Museum of Art & Design
 Miami Dade College, 600 Biscayne Blvd., Miami; 305.237.7700; mdcmoad.org

Through May 30
The Body Electric
This MOAD exhibit examines our relationship with technology over the last 50 years and how it dominates our interactions with the world, our bodies and each other. 

The Wolfsonian–FIU
1001 Washington Ave., Miami Beach; 305.531.1001; wolfsonian.org

Long-Term View
The New Deal: Art Relief
After the Great Depression, a relief program called the Works Progress Administration was created to restart the arts. This exhibit displays pieces created during that time of recovery. 

Long-Term View
Art for Justice
A Scottsboro, Alabama, case made national news in 1931 when nine Black boys were falsely accused of rape, and the Communist Party USA not only defended them but also helped to organize protests against white supremacy. This exhibit offers a glimpse into that moment.

Renee Cox’s “The Signing,” 2017; on view at Boca Raton Museum of Art
Renee Cox’s “The Signing,” 2017; on view at Boca Raton Museum of Art

Boca Raton Museum of Art
501 Plaza Real, Boca Raton; 561.392.2500; bocamuseum.org

Through Jan. 3
My Presidents and Other Recent Acquisitions
The seven artists in this exhibition include Ben Patterson, a founding member of the Fluxus art movement. His “My Thirteen Presidents” draws the foundation of presidents’ characters through popular astrology. 

Through Sept. 2021
The Signing
This captivating 15-foot-long photograph on loan from artist Renee Cox takes a revisionist look at one of our nation’s most seminary events. It is a reinterpretation of Howard Chandler Christy’s painting “Scene at the Signing of the Constitution of the United States” with modern men and women of color.

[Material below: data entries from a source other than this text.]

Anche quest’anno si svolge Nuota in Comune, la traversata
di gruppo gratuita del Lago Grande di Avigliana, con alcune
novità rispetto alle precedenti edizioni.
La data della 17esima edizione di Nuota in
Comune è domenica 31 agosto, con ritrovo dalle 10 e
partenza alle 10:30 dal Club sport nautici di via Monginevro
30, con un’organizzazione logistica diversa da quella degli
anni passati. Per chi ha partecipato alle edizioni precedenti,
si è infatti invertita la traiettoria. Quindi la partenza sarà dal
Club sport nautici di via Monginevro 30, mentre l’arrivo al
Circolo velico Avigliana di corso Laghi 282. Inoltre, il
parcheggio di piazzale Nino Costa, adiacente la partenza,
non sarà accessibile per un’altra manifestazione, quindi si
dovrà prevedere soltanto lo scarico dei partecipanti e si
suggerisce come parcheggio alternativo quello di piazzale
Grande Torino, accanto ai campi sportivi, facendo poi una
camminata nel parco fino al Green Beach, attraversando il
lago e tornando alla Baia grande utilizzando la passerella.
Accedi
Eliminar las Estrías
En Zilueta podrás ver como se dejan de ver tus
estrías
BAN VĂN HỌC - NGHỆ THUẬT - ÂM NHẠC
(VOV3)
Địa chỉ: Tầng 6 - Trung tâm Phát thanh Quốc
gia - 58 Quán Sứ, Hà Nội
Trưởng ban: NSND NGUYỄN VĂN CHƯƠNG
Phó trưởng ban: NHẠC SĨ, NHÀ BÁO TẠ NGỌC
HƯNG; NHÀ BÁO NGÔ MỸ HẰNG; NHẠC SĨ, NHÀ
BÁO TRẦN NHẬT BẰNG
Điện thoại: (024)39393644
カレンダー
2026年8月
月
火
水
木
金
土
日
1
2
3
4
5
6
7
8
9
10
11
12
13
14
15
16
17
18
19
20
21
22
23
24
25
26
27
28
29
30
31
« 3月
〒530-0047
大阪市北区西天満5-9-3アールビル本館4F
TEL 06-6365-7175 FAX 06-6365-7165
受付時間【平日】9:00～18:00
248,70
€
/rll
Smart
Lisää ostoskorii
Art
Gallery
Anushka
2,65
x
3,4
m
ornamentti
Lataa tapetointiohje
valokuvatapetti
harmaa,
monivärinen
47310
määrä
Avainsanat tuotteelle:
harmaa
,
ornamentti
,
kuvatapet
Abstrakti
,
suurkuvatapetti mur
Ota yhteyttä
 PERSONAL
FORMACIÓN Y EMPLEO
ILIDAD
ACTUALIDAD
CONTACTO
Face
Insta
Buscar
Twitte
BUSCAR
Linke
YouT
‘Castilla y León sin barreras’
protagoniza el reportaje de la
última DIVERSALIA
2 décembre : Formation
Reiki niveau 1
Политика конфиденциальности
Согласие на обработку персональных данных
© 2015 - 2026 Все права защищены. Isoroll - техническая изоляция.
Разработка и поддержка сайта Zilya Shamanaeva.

Morikami Museum and Japanese Gardens
4000 Morikami Park Road, Delray Beach; 561.495.0233; morikami.org

Through April 3
Collecting Stories
This exhibition presents works from Morikami Museum’s permanent collection, which showcases how, over time, Japanese artists have been influenced by—and been influencers of—changes in society, politics and modernization.

Nicolas Lobo’s “Napalm Stone (Bronzer Version #1)”, 2014; napalm, Play-Doh, terrazzo, spray bronzer, 20" x 20" x 72" (New Art South Florida at NSU Art Museum); courtesy the artist
Nicolas Lobo’s “Napalm Stone (Bronzer Version #1)”, 2014; napalm, Play-Doh, terrazzo, spray bronzer, 20″ x 20″ x 72″ (New Art South Florida at NSU Art Museum); courtesy the artist

NSU Art Museum Fort Lauderdale
1 E. Las Olas Blvd., Fort Lauderdale; 954.525.5500; nsuartmuseum.org

Through Feb. 21
New Art South Florida
NSU Art Museum Fort Lauderdale spotlights the work of 13 South Florida artists who were recipients of the prestigious 2020 South Florida Cultural Consortium Awards, which honors artists from Miami-Dade, Broward, Palm Beach, Martin and Monroe counties.

 

María Berrío’s “Aluna,” 2017; collage with Japanese paper, 72" x 80" (Esperando Mientras la Noche Florece at Norton Museum of Art); courtesy the artist/Collection Ford Foundation
María Berrío’s “Aluna,” 2017; collage with Japanese paper, 72″ x 80″ (Esperando Mientras la Noche Florece at Norton Museum of Art); courtesy the artist/Collection Ford Foundation

Norton Museum of Art
1450 S. Dixie Hwy., West Palm Beach; 561. 832.5196; norton.org

Jan. 2–May 9
María Berrío: Esperando mientras la noche florece (Waiting for the Night to Bloom)
Norton Museum presents María Berrío’s first solo exhibition as part of its Recognition of Art by Women (RAW) series, showcasing 20 of the Colombian-born artist’s large-scale collages that reflect on issues of immigration and nature.

Jan. 2–May 9
Art Finds a Way
This exhibit is a curated examination from the museum’s permanent collection that references historic and personal experiences, as well as popular culture and the media, to address persistent contemporary issues of racial injustice.